Pour ces sportifs de haut niveau, leur bien-être mental dépend majoritairement des résultats. "Ça change tout", assure Timothé Vergiat. En fin d'année 2023, l'ADA Blois avait connu une période de huit défaites consécutives."Je n'avais jamais perdu autant de matchs d'affilée dans ma carrière, ça fait grandir", ajoute Armel Traoré.
Les réseaux sociaux
Le sujet de la santé mentale est venu sur la table après les confinements et la pandémie de Covid en 2020. Pour Timothé Vergiat, les prises de paroles de certains grands sportifs ont ouvert la voie aux autres. Je me rappelle de Naomi Osaka et de plusieurs joueurs de NBA". Armel Traoré met en lumière un autre point : "Sans les réseaux sociaux, ça n'aurait pas été autant partagé au grand public de prendre soin de sa santé mentale".
Certains grands athlètes inspirent d'ailleurs les deux joueurs. "Rafael Nadal et Olivier Giroud, je trouve leur force mentale folle, c'est très fort", indique Timothé Vergiat. Armel Traoré "admire la mentalité de Lebron James.
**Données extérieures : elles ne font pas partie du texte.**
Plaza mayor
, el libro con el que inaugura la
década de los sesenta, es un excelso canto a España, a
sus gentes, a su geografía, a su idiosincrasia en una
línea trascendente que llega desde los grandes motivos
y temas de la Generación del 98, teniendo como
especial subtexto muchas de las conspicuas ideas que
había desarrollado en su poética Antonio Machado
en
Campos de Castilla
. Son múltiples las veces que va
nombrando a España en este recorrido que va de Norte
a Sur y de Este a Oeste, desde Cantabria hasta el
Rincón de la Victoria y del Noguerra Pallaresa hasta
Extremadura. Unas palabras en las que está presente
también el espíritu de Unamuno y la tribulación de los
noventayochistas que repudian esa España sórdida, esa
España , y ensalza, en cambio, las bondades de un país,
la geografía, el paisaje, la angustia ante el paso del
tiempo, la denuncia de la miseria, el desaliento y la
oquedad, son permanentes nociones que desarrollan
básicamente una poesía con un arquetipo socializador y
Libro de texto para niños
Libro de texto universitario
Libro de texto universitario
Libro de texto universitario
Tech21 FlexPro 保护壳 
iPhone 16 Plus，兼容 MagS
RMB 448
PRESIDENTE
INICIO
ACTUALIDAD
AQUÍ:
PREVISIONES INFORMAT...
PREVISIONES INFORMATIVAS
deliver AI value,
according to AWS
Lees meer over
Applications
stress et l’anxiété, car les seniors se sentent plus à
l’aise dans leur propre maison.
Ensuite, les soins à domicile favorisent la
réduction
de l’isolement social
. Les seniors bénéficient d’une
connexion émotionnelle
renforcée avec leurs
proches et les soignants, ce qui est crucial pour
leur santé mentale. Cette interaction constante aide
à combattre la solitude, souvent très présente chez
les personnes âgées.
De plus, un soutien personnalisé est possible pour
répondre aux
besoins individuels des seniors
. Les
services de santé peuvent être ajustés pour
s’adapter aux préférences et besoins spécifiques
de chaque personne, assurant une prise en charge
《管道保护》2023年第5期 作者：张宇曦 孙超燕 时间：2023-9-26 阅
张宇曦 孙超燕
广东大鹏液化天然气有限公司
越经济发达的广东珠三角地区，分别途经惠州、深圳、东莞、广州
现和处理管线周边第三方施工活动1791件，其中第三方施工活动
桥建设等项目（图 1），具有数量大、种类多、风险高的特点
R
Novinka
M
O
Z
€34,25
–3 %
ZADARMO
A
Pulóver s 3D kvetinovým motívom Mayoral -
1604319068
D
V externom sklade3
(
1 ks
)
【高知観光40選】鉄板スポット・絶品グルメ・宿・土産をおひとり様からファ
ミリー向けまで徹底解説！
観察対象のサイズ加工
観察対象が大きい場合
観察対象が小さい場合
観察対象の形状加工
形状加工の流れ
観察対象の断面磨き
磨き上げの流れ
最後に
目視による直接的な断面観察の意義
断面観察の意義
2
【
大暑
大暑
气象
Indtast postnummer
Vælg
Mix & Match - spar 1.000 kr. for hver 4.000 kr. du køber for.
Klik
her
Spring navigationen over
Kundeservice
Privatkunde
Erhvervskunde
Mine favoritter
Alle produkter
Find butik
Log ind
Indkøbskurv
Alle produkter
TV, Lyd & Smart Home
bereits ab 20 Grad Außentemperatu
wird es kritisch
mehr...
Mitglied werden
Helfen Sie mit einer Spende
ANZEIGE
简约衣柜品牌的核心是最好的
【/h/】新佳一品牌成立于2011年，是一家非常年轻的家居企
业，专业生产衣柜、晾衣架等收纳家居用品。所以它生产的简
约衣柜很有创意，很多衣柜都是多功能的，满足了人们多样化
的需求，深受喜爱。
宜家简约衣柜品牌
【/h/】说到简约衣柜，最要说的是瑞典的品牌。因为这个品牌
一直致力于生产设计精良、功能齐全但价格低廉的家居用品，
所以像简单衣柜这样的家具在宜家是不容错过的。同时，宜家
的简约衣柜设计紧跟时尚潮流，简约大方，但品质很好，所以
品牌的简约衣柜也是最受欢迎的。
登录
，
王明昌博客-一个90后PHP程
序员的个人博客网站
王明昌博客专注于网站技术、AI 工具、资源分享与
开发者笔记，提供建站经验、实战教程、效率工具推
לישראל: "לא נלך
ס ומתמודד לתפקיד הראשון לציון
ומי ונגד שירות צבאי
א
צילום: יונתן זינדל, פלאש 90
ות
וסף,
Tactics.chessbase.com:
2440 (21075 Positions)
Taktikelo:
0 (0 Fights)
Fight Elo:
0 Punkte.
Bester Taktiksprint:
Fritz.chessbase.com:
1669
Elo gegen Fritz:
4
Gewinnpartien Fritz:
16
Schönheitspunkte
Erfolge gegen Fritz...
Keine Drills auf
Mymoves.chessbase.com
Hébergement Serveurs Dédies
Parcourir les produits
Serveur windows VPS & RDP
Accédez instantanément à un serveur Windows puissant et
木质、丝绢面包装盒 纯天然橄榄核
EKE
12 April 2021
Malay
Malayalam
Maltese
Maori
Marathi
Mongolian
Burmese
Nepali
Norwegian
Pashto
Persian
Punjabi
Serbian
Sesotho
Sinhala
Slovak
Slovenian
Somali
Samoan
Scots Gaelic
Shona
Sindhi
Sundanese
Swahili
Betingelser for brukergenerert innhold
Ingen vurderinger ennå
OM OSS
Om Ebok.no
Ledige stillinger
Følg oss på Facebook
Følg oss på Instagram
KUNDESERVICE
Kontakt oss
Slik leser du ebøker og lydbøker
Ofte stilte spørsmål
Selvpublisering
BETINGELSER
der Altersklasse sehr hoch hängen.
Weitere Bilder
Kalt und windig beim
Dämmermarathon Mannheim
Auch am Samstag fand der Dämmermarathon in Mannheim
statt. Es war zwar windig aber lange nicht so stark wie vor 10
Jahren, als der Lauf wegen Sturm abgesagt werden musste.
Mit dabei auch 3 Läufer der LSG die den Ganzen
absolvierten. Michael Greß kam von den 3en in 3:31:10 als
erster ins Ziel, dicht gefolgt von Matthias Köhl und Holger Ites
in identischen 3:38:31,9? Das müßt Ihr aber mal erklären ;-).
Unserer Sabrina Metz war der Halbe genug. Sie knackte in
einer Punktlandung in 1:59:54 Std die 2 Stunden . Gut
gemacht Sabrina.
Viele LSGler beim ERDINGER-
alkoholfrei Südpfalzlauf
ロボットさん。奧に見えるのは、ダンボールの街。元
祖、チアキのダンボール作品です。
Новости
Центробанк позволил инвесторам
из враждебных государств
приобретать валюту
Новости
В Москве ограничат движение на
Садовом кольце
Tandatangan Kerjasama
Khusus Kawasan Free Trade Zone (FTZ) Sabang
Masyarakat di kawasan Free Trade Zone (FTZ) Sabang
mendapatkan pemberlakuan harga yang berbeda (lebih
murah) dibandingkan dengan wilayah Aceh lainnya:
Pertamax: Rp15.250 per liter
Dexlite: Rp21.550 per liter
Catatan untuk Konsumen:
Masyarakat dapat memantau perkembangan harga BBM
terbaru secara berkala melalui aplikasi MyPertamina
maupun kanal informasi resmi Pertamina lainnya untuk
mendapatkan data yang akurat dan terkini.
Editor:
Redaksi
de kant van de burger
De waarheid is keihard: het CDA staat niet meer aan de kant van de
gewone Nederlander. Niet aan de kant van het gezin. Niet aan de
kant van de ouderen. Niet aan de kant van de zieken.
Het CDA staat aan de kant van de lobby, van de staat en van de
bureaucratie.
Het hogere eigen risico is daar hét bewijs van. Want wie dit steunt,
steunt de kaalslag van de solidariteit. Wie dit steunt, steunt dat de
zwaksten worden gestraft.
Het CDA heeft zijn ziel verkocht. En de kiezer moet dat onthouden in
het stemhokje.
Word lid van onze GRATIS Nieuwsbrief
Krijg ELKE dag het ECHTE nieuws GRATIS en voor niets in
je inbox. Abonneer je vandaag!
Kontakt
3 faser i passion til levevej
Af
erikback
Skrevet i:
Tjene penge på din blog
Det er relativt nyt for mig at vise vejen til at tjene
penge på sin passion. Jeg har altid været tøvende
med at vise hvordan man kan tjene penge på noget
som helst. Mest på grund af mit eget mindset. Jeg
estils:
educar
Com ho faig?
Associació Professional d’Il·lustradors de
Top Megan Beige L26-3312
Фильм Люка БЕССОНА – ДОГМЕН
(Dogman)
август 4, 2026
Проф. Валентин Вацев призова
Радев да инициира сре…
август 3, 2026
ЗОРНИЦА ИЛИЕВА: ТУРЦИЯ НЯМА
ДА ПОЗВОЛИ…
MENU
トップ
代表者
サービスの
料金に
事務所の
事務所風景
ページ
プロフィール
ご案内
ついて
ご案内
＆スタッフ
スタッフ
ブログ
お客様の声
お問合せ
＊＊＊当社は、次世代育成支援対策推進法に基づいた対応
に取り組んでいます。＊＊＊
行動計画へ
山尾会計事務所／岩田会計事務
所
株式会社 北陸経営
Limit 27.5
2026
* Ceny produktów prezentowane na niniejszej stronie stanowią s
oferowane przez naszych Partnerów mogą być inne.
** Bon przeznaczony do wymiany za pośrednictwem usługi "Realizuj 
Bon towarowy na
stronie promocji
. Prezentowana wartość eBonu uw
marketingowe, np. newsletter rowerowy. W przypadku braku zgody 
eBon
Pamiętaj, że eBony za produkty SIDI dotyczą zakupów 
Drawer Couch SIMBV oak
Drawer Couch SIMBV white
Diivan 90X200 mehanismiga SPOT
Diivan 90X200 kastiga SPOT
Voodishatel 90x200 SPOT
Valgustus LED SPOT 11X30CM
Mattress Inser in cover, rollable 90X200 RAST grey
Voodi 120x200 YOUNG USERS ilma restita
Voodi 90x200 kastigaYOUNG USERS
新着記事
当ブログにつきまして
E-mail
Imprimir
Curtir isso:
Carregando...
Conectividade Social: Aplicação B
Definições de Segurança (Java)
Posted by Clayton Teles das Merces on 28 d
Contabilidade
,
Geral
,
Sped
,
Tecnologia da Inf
Ça fait 20 ans qu'il domine la NBA, ce n'est pas rien". Il ajoute aussi celle de Cédric Doumbé (MMA).
Victor Wembanyama et Mike James en exemple ?
Certains anciens coéquipiers ont aussi marqué Armel Traoré. Parmi eux, on retrouve Victor Wembanyama. "Il avait beaucoup de poids sur ses épaules, mais il était bien entouré. Il avait déjà tout un 'staff' autour de lui. Et ça se voit, puisque maintenant, il fait des cartons en NBA !". Le meneur américain de Monaco, Mile James avait aussi impressionné l'espoir français. "C'est un vrai professionnel, il arrive tout le temps en avance à la salle. Il a encore des vraies jambes, c'est le meilleur joueur d'Euroligue, de la ligue française".
Les trois joueurs se battront pour la survie de leurs clubs en Betclic Elite pour la suite de la saison. Ensuite, des échéances importantes viendront, notamment pour Armel Traoré, avec la draft NBA le jeudi 27 juin 2024. Pour Timothé Vergiat, c'est objectif JO de Paris 2024 et la sélection en équipe de France de basket 3-3, à partir du 30 juillet.